*WHAT IS REQUIRED*:
Below are some entries. Transcribe the lines from the one holding "привлечением кредитных средств. Это на 6%" to the one holding "Commentaire", inclusive, but not the pictures among them.

*EXERCISE MATERIAL*:
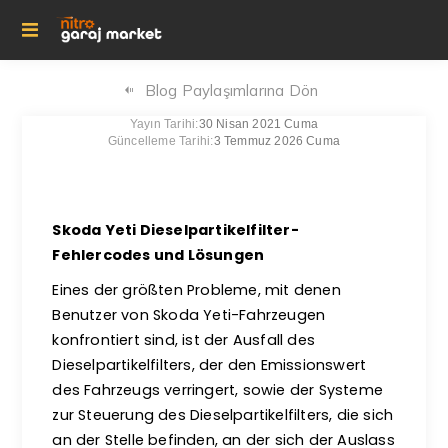
Blog Paylaşımlarına Dön
Yayın Tarihi:
30 Nisan 2021 Cuma
Güncelleme Tarihi:
3 Temmuz 2026 Cuma
Skoda Yeti Dieselpartikelfilter-
Fehlercodes und Lösungen
Eines der größten Probleme, mit denen
Benutzer von Skoda Yeti-Fahrzeugen
konfrontiert sind, ist der Ausfall des
Dieselpartikelfilters, der den Emissionswert
des Fahrzeugs verringert, sowie der Systeme
zur Steuerung des Dieselpartikelfilters, die sich
an der Stelle befinden, an der sich der Auslass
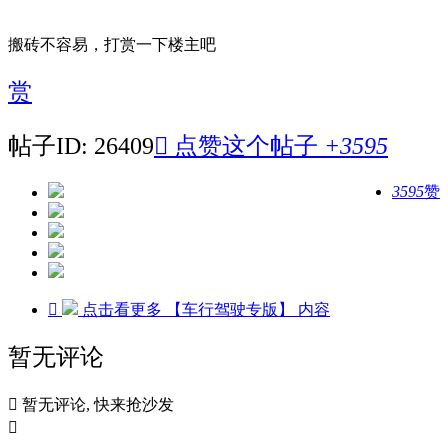
搬砖不容易，打赏一下楼主吧
赏
帖子ID: 26409

点赞这个帖子
+3595
3595
赞

点击看更多
【车行驾驶专版】
内容
暂无评论

暂无评论, 快来抢沙发

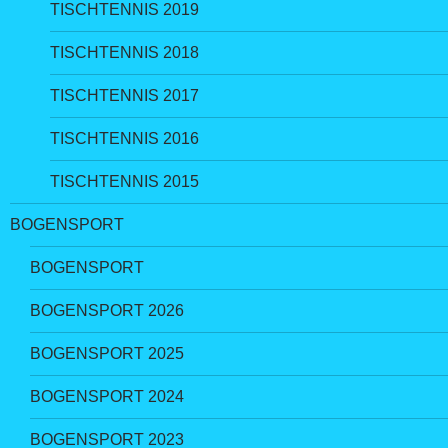
TISCHTENNIS 2019
TISCHTENNIS 2018
TISCHTENNIS 2017
TISCHTENNIS 2016
TISCHTENNIS 2015
BOGENSPORT
BOGENSPORT
BOGENSPORT 2026
BOGENSPORT 2025
BOGENSPORT 2024
BOGENSPORT 2023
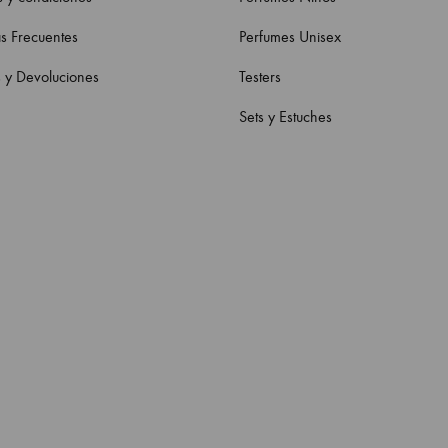
s Frecuentes
Perfumes Unisex
 y Devoluciones
Testers
Sets y Estuches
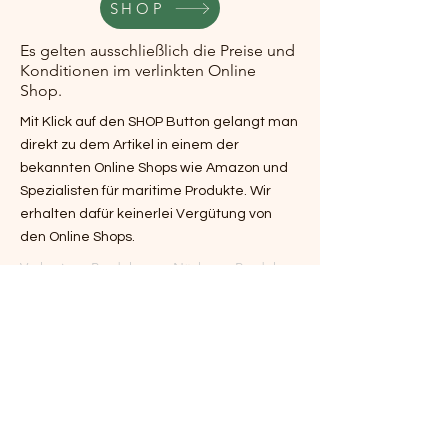
SHOP
Es gelten ausschließlich die Preise und
Konditionen im verlinkten Online
Shop.
Mit Klick auf den SHOP Button gelangt man
direkt zu dem Artikel in einem der
bekannten Online Shops wie Amazon und
Spezialisten für maritime Produkte. Wir
erhalten dafür keinerlei Vergütung von
den Online Shops.
Vorheriges Produkt
Nächstes Produkt
Zurück zur Startseite
Impressum
Leuchtturm Garten
Leuchtturm Deko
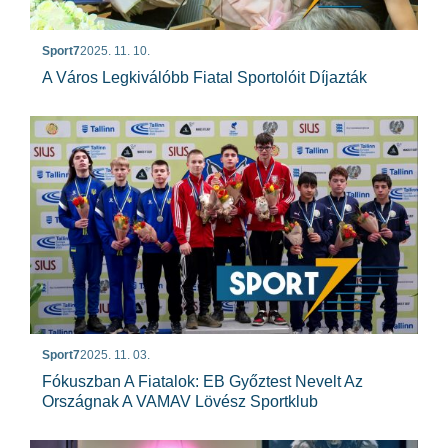
Sport7
2025. 11. 10.
A Város Legkiválóbb Fiatal Sportolóit Díjazták
Sport7
2025. 11. 03.
Fókuszban A Fiatalok: EB Győztest Nevelt Az
Országnak A VAMAV Lövész Sportklub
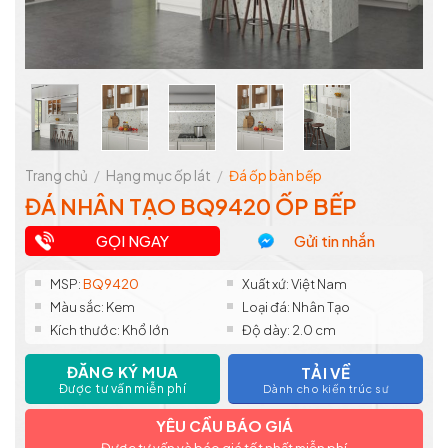
Trang chủ
/
Hạng mục ốp lát
/
Đá ốp bàn bếp
ĐÁ NHÂN TẠO BQ9420 ỐP BẾP
GỌI NGAY
Gửi tin nhắn
MSP:
BQ9420
Xuất xứ: Việt Nam
Màu sắc: Kem
Loại đá: Nhân Tạo
Kích thước: Khổ lớn
Độ dày: 2.0 cm
ĐĂNG KÝ MUA
TẢI VỀ
Được tư vấn miễn phí
Dành cho kiến trúc sư
YÊU CẦU BÁO GIÁ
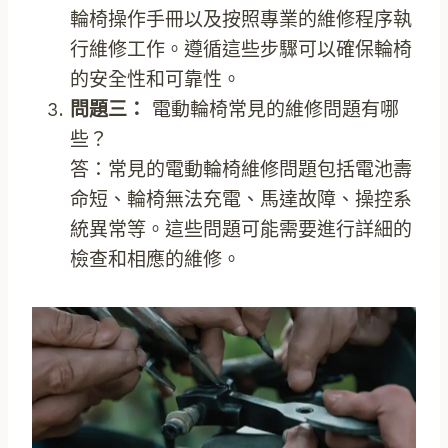
輪椅操作手冊以及按照專業的維修程序執
行維修工作。遵循這些步驟可以確保輪椅
的安全性和可靠性。
問題三：
電動輪椅常見的維修問題有哪
些？
答：常見的電動輪椅維修問題包括電池壽
命短、輪椅無法充電、馬達故障、操控系
統異常等。這些問題可能需要進行詳細的
檢查和相應的維修。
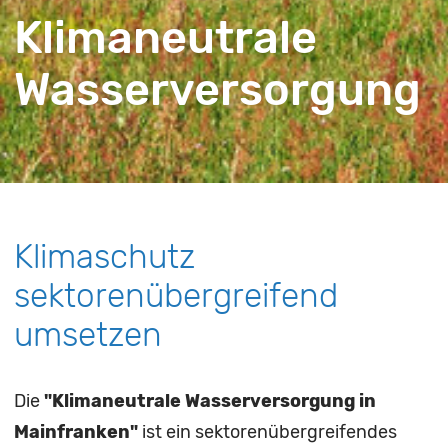
Klimaneutrale
Wasserversorgung
Klimaschutz
sektorenübergreifend
umsetzen
Die
"Klimaneutrale Wasserversorgung in
Mainfranken"
ist ein sektorenübergreifendes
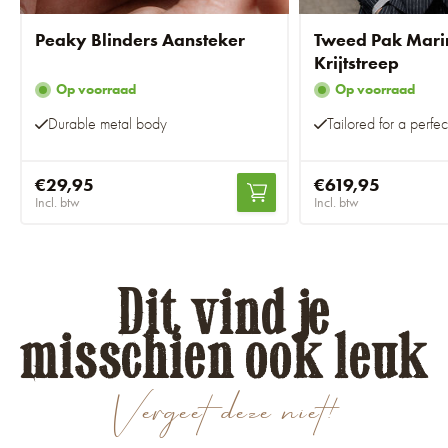
Peaky Blinders Aansteker
Tweed Pak Mar
Krijtstreep
Op voorraad
Op voorraad
Durable metal body
Tailored for a perfect
€29,95
€619,95
Incl. btw
Incl. btw
Dit vind je
misschien ook leuk
Vergeet deze niet!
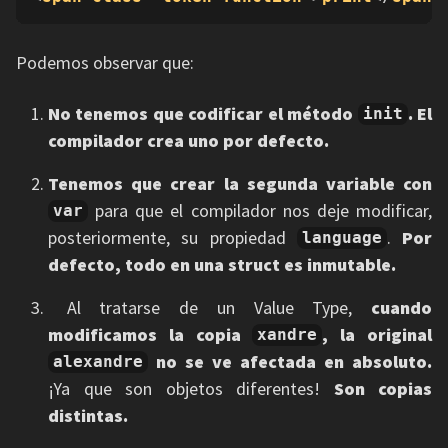
Podemos observar que:
No tenemos que codificar el método
. El
init
compilador crea uno por defecto.
Tenemos que crear la segunda variable con
para que el compilador nos deje modificar,
var
posteriormente, su propiedad
.
Por
language
defecto, todo en una struct es inmutable.
Al tratarse de un Value Type,
cuando
modificamos la copia
, la original
xandre
no se ve afectada en absoluto.
alexandre
¡Ya que son objetos diferentes!
Son copias
distintas.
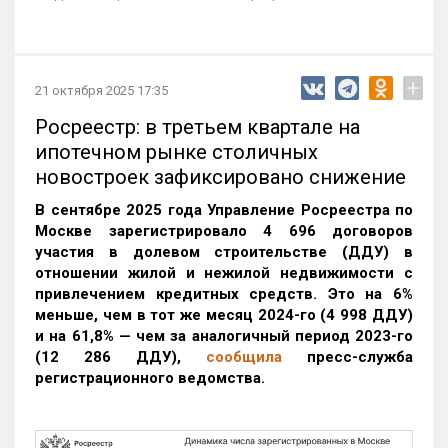
+
21 октября 2025 17:35
Росреестр: в третьем квартале на
ипотечном рынке столичных
новостроек зафиксировано снижение
В сентябре 2025 года Управление Росреестра по
Москве зарегистрировало 4 696 договоров
участия в долевом строительстве (ДДУ) в
отношении жилой и нежилой недвижимости с
привлечением кредитных средств. Это на 6%
меньше, чем в тот же месяц 2024-го (4 998 ДДУ)
и на 61,8% — чем за аналогичный период 2023-го
(12 286 ДДУ)
,
сообщила
пресс-служба
регистрационного ведомства.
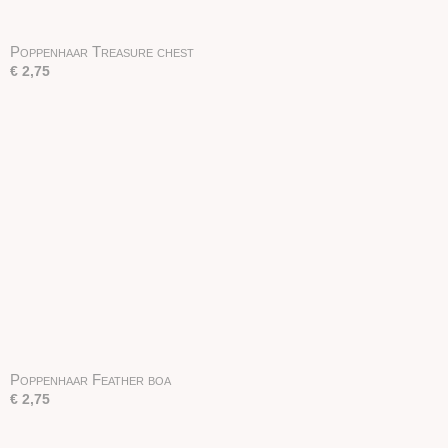
Poppenhaar Treasure chest
€ 2,75
Poppenhaar Feather boa
€ 2,75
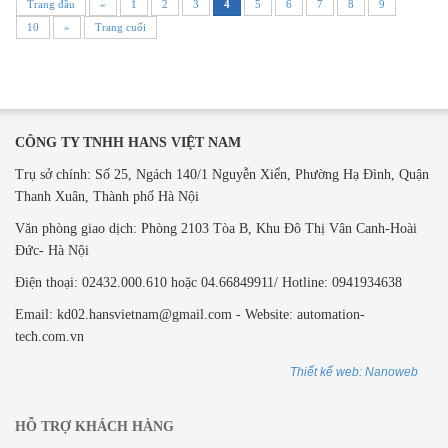
Trang đầu
«
1
2
3
4
5
6
7
8
9
10
»
Trang cuối
CÔNG TY TNHH HANS VIỆT NAM
Trụ sở chính: Số 25, Ngách 140/1 Nguyễn Xiển, Phường Hạ Đình, Quận
Thanh Xuân, Thành phố Hà Nội
Văn phòng giao dịch: ​Phòng 2103 Tòa B,
Khu Đô Thị Vân Canh-Hoài
Đức- Hà Nội
Điện thoại: 02432.000.610 hoặc 04.66849911/ Hotline: 0941934638
Email: kd02.hansvietnam@gmail.com - Website: automation-
tech.com.vn
Thiết kế web: Nanoweb
HỖ TRỢ KHÁCH HÀNG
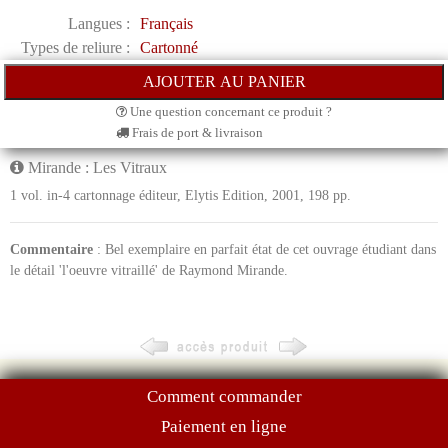
Langues :
Français
Types de reliure :
Cartonné
Une question concernant ce produit ?
Frais de port & livraison
Mirande : Les Vitraux
1 vol. in-4 cartonnage éditeur, Elytis Edition, 2001, 198 pp.
Commentaire
: Bel exemplaire en parfait état de cet ouvrage étudiant dans
le détail 'l'oeuvre vitraillé' de Raymond Mirande.
Comment commander
Paiement en ligne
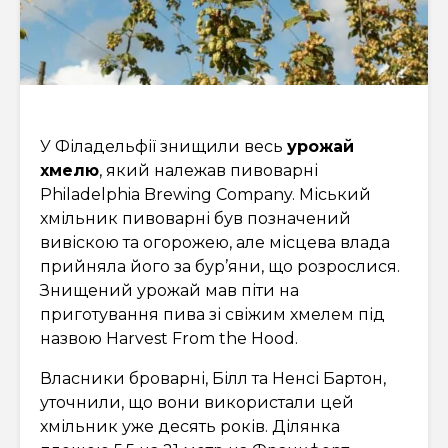
У Філадельфії знищили весь
урожай
хмелю
, який належав пивоварні
Philadelphia Brewing Company. Міський
хмільник пивоварні був позначений
вивіскою та огорожею, але місцева влада
прийняла його за бур’яни, що розрослися.
Знищений урожай мав піти на
приготування пива зі свіжим хмелем під
назвою Harvest From the Hood.
Власники броварні, Білл та Ненсі Бартон,
уточнили, що вони використали цей
хмільник уже десять років. Ділянка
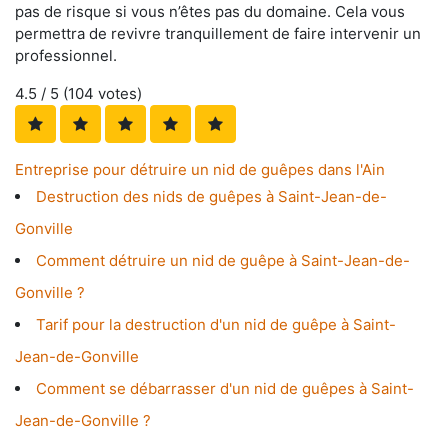
pas de risque si vous n’êtes pas du domaine. Cela vous
permettra de revivre tranquillement de faire intervenir un
professionnel.
4.5
/ 5 (
104
votes)
Entreprise pour détruire un nid de guêpes dans l'Ain
Destruction des nids de guêpes à Saint-Jean-de-
Gonville
Comment détruire un nid de guêpe à Saint-Jean-de-
Gonville ?
Tarif pour la destruction d'un nid de guêpe à Saint-
Jean-de-Gonville
Comment se débarrasser d'un nid de guêpes à Saint-
Jean-de-Gonville ?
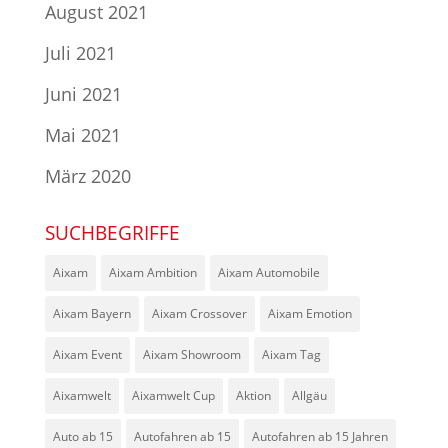
August 2021
Juli 2021
Juni 2021
Mai 2021
März 2020
SUCHBEGRIFFE
Aixam
Aixam Ambition
Aixam Automobile
Aixam Bayern
Aixam Crossover
Aixam Emotion
Aixam Event
Aixam Showroom
Aixam Tag
Aixamwelt
Aixamwelt Cup
Aktion
Allgäu
Auto ab 15
Autofahren ab 15
Autofahren ab 15 Jahren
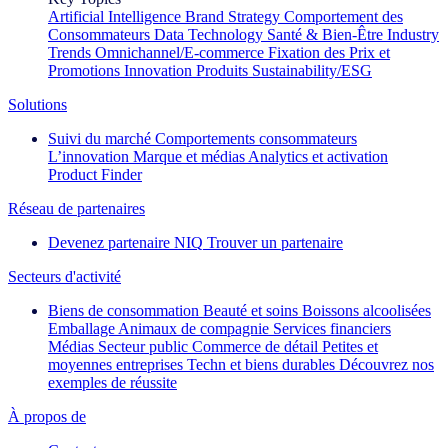
Artificial Intelligence
Brand Strategy
Comportement des
Consommateurs
Data Technology
Santé & Bien-Être
Industry
Trends
Omnichannel/E-commerce
Fixation des Prix et
Promotions
Innovation Produits
Sustainability/ESG
Solutions
Suivi du marché
Comportements consommateurs
L’innovation
Marque et médias
Analytics et activation
Product Finder
Réseau de partenaires
Devenez partenaire NIQ
Trouver un partenaire
Secteurs d'activité
Biens de consommation
Beauté et soins
Boissons alcoolisées
Emballage
Animaux de compagnie
Services financiers
Médias
Secteur public
Commerce de détail
Petites et
moyennes entreprises
Techn et biens durables
Découvrez nos
exemples de réussite
À propos de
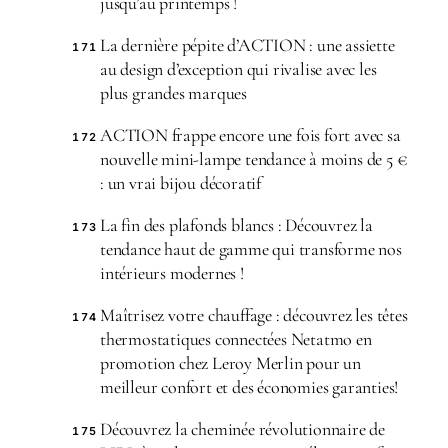
jusqu’au printemps !
La dernière pépite d’ACTION : une assiette
171
au design d’exception qui rivalise avec les
plus grandes marques
ACTION frappe encore une fois fort avec sa
172
nouvelle mini-lampe tendance à moins de 5 €
: un vrai bijou décoratif
La fin des plafonds blancs : Découvrez la
173
tendance haut de gamme qui transforme nos
intérieurs modernes !
Maîtrisez votre chauffage : découvrez les têtes
174
thermostatiques connectées Netatmo en
promotion chez Leroy Merlin pour un
meilleur confort et des économies garanties!
Découvrez la cheminée révolutionnaire de
175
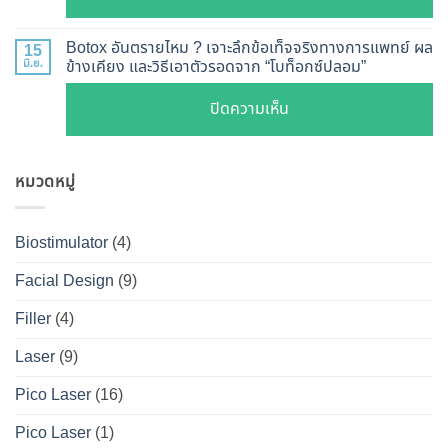
กลไก
ฉีด
เจาะ
รูป
การ
แล้ว
ลึก
หน้า
Botox อันตรายไหม ? เจาะลึกข้อเท็จจริงทางการแพทย์ ผล
15
ทำงาน
หน้า
Botox
มิ.ย.
ข้างเคียง และวิธีเอาตัวรอดจาก “โบท็อกซ์ปลอม”
V-
ยี่ห้อ
ไม่
กับ
Shape
ไหน
บน
ปิดความเห็น
พัง!
Filler
ปลอดภัย
ดี
Botox
ต่าง
เห็น
และ
อันตราย
กัน
ผลลัพธ์
วิธี
หมวดหมู่
ไหม
อย่างไร
ชัดเจน
ดูแล
?
?
ที่
ให้
เจาะ
คู่มือ
Biostimulator
(4)
DS
หน้า
ลึก
ฉบับ
Clinic
เป๊ะ
Facial Design
(9)
ข้อ
สมบูรณ์
นาน
เท็จ
สำหรับ
Filler
(4)
ที่สุด
จริง
คน
Laser
(9)
ทางการ
อยาก
แพทย์
หน้า
Pico Laser
(16)
ผล
เป๊ะ
Pico Laser
(1)
ข้าง
แบบ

*ANSWER SECTION*:
привлечением кредитных средств. Это на 6%
меньше, чем в тот же месяц 2024-го (4 998 ДДУ)
и на 61,8% — чем за аналогичный период 2023-го
(12 286 ДДУ)
,
сообщила
пресс-служба
регистрационного ведомства.
Poppenhaar Treasure chest
€ 2,75
Poppenhaar Feather boa
€ 2,75
Trang đầu
«
1
2
3
4
5
6
7
8
9
10
»
Trang cuối
CÔNG TY TNHH HANS VIỆT NAM
Trụ sở chính: Số 25, Ngách 140/1 Nguyễn Xiển, Phường Hạ Đình, Quận
Thanh Xuân, Thành phố Hà Nội
Văn phòng giao dịch: ​Phòng 2103 Tòa B,
Khu Đô Thị Vân Canh-Hoài
Đức- Hà Nội
Điện thoại: 02432.000.610 hoặc 04.66849911/ Hotline: 0941934638
Email: kd02.hansvietnam@gmail.com - Website: automation-
tech.com.vn
Thiết kế web: Nanoweb
HỖ TRỢ KHÁCH HÀNG
Langues :
Français
Types de reliure :
Cartonné
Une question concernant ce produit ?
Frais de port & livraison
Mirande : Les Vitraux
1 vol. in-4 cartonnage éditeur, Elytis Edition, 2001, 198 pp.
Commentaire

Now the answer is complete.